→ **SOURCE TEXT**:
==============================

Right Fielders, Part II
Tim Salmon Salmon reached the majors as a 23-year-old in August 1992, and won Rookie of the Year honors the following season while batting .283/.382/.536 and bopping 31 homers. That was the first of six straight seasons in which he slugged at least .500 and put up an OBP of at least .382 while averaging 4.9 WARP per year. His best year was 1995, when he hit .330/.429/.594 with 34 homers; his 6.7 WARP ranked second in the league, his .344 True Average fourth. Alas, that was the year the Angels blew an 11-game mid-August lead and lost a one-game play-in to the Mariners, a collapse that ranked as the worst in history via Nate Silver's Playoff Odds methodology, and one that no doubt hurt Salmon in the MVP voting (he finished seventh), with three Mariners—including Edgar Martinez—ahead of him. Salmon lost two-and-a-half months to a sprained wrist in 1999 but rebounded for a monster 2000 season (.290/.404/.540, 34 homers, 3.9 WARP). That was the beginning of a rollercoaster ride that carried him to the end of his career. After a terrible 2001, he had a strong season in 2002, helping the Angels win their lone World Series; his Game Two performance—4-for-4 with a pair of homers including the game-winner—was his biggest moment, but he hit a typically strong .288/.382/.525 with a total of four homers throughout that year's playoff run. His power dipped a bit in 2003, knee and shoulder injuries limited him to just 60 games in 2004, and he sat out all of the 2005 season following rotator cuff surgery. Largely limited to part-time DH duty, he nonetheless mounted a solid comeback in 2006 (.265/.361/.450, nine homers) to end on a high note. He's not Cooperstown material, but he deserves a tip of the cap as a perpetually underappreciated player, and fortunately, he's got his spot in Angels lore.

==============================

→ **STUDY MATERIAL**:
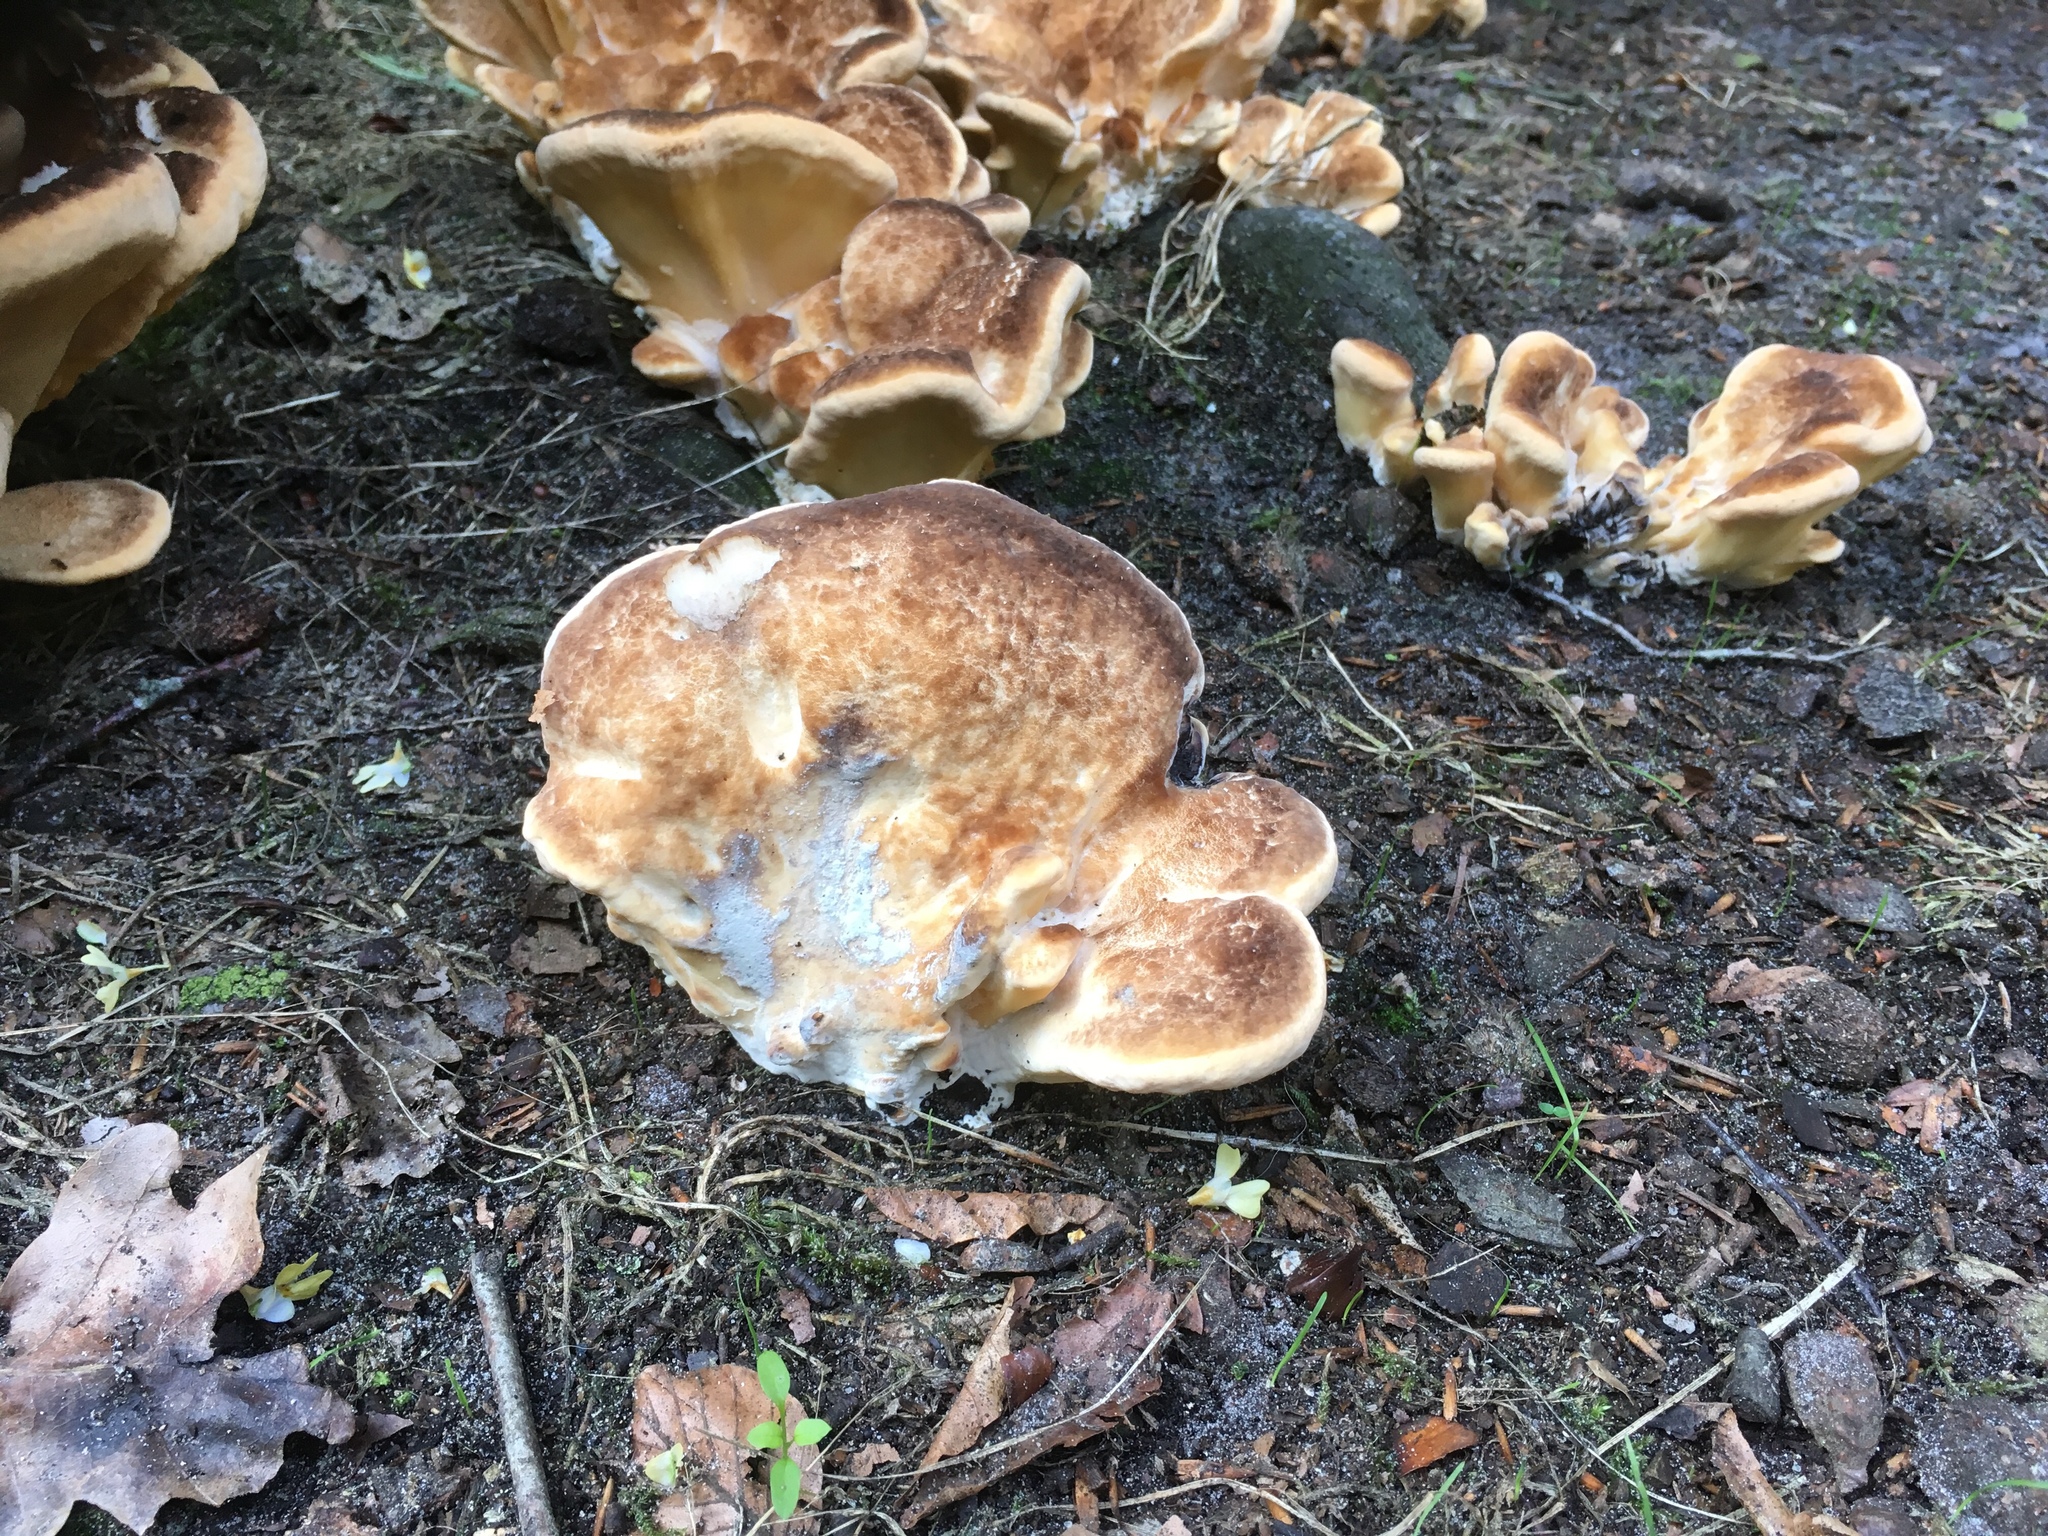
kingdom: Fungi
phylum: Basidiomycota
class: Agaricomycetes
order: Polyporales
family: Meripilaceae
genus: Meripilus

==============================

→ **LIST OF TASKS**:
A) Translate this sentence from the profile of Tim Salmon into Spanish: "That was the beginning of a rollercoaster ride that carried him to the end of his career."
B) List every batting line in the Tim Salmon profile that is written as three figures separated by slashes.

→ **ANSWERS PROVIDED**:
A) Ese fue el comienzo de un viaje en montaña rusa que lo llevó hasta el final de su carrera.

B)
- .283/.382/.536
- .330/.429/.594
- .290/.404/.540
- .288/.382/.525
- .265/.361/.450